• **To do**
State how many lines of the listing contain the string "series", counting case. Give only the number.

========

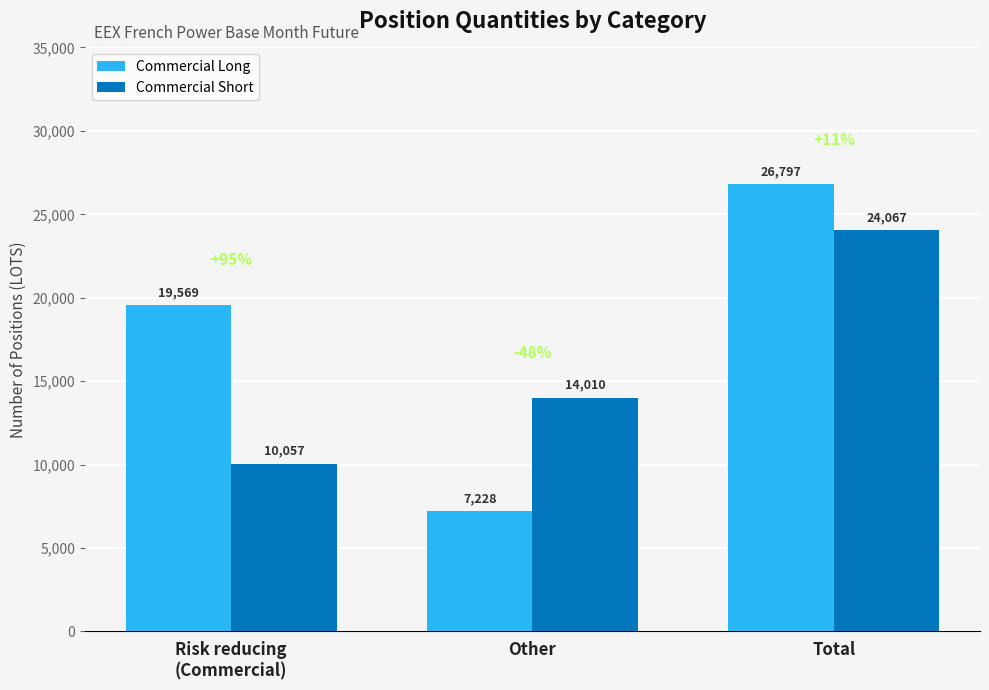

At which category is the sum across all series the highest?

Total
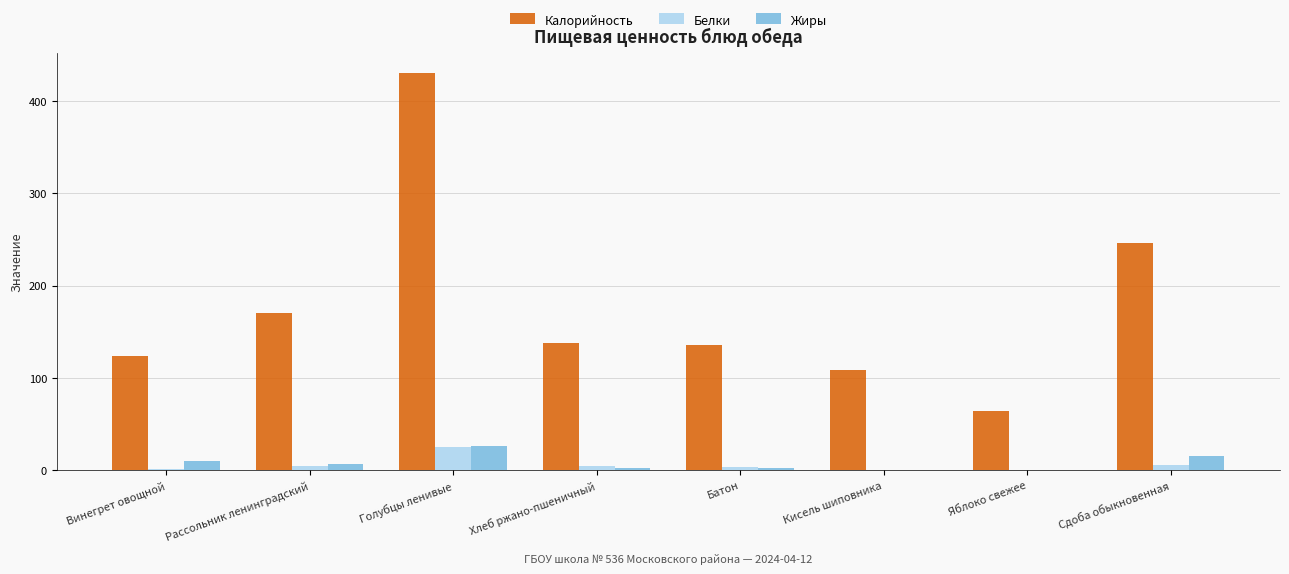

How many series are shown in this chart?

3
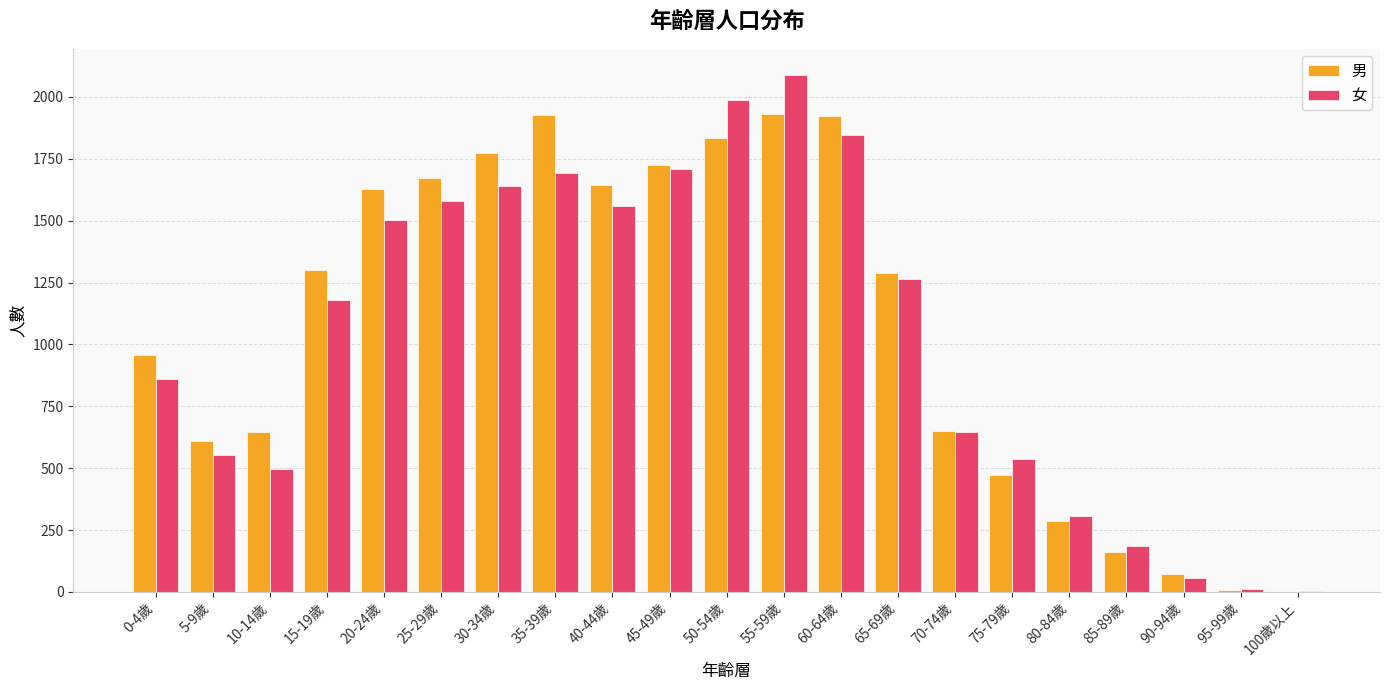

Which series has the largest range (max minus min)?

女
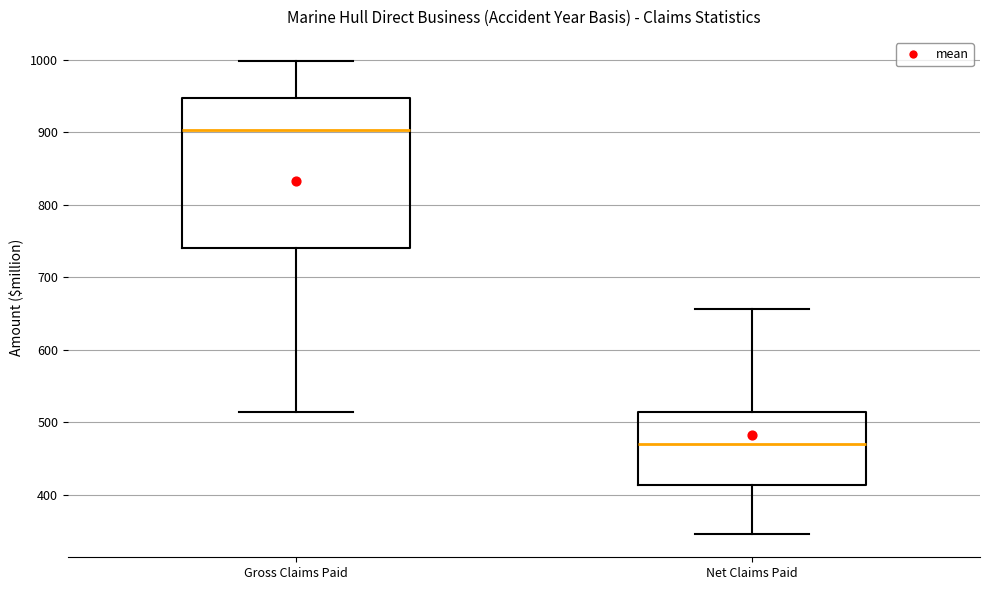

Where is the lower edge of the box for Net Claims Paid on the y-axis? The values are not printed on the chart, so give them approximately, as read against the axis.

410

========

• **Response to the task**
3